* [Activity]
Reproduce the passage from the report below on the opening round of the 2019 Masters, beginning with "Mickelson had birdied" and running through "of the Masters.".

* [Page excerpt]
··········

The 2019 Masters got off to a rousing start that perhaps could be heard over in Aiken, South Carolina, some 18 miles to the east. What with Brooks Koepka shooting a sizzling, birdie-only 66 and Bryson DeChambeau tying him, but on a wild ride in which he parred only six holes, and with Phil Mickelson taking third and saying that what didn’t happen may have been more critical than what did happen in his 67 — his best start since 2010, when he won his third green jacket.
For the galleries, a catching of the breath was advisable.
Mickelson had birdied Nos. 2 and 8, then made the turn and immediately dodged a full-fledged disaster. He artfully saved a bogey out of the trees at the 10th and saved another out of the water at the 11th. His point: The bogeys were what did happen, but what didn’t happen? “I made two great bogeys that should have and could have been doubles,” he said. Round-killing, confidence-killing double bogeys. After the close calls, he roared home, birdieing five of the last seven holes — 12, 13, 15, 16 and 18 — for the 67. The Masters book, noting his wizardry and his age — just weeks from 49 — called him Methuselah of the Masters and Merlin the Magician of the Masters.
If the 66s by Koepka and DeChambeau, both seeking their first Masters, came down to a question of degree-of-difficulty, it probably was a coin toss. Koepka, playing in the final group, authored the only bogey-free round of the day. DeChambeau rode the wild wind. Koepka started with one birdie on the front nine, at No. 2, and then on the back five birdies in six holes. First at the 10th, then at the treacherous par-three 12; “…an easy two-putt birdie on 13 … then 14, a nice little putt; … then on 15, blasted it long right of the green and got it up and down.” It was pretty much vintage Koepka, the one who won the U.S. Open in 2017 and 2018, and the 2018 PGA Championship.
“I just enjoy the big stage,” Koepka said. “I enjoy major championships. I mean, that’s what you’re remembered by.”
DeChambeau had a wild ride that started birdie-bogey-birdie from No. 2. He loosened up with birdie-bogey from No. 8, then roared over the last seven holes in six under, going birdie-eagle-bogey from the 12th, then birdieing the last four. And he came within two tap-ins of going two strokes lower.
His eight-iron tee shot at the par-three 16th barely missed being an ace, and at the 18th, his six-iron uphill approach from behind the bunker rolled right to the hole and glanced off the flagstick. Said DeChambeau, ever the physics major out of Stanford: “My terminal velocity was too high.”

··········

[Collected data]
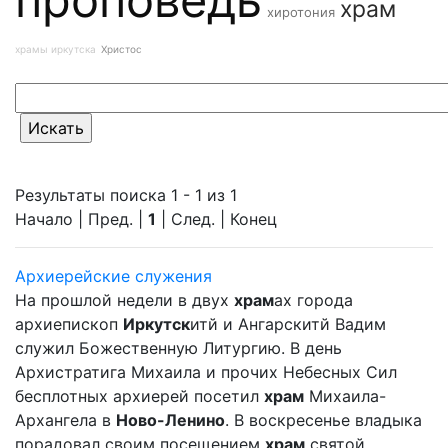
храм
хиротония
храмы иркутска
Христос
Результаты поиска 1 - 1 из 1
Начало | Пред. |
1
| След. | Конец
Архиерейские служения
На прошлой недели в двух
храм
ах города
архиепископ
Иркутск
итй и Ангарскитй Вадим
служил Божественную Литургию. В день
Архистратига Михаила и прочих Небесных Сил
бесплотных архиерей посетил
храм
Михаила-
Архангела в
Ново-Ленино
. В воскресенье владыка
порадовал своим посещением
храм
святой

··········

* [Result for this exercise]
Mickelson had birdied Nos. 2 and 8, then made the turn and immediately dodged a full-fledged disaster. He artfully saved a bogey out of the trees at the 10th and saved another out of the water at the 11th. His point: The bogeys were what did happen, but what didn’t happen? “I made two great bogeys that should have and could have been doubles,” he said. Round-killing, confidence-killing double bogeys. After the close calls, he roared home, birdieing five of the last seven holes — 12, 13, 15, 16 and 18 — for the 67. The Masters book, noting his wizardry and his age — just weeks from 49 — called him Methuselah of the Masters and Merlin the Magician of the Masters.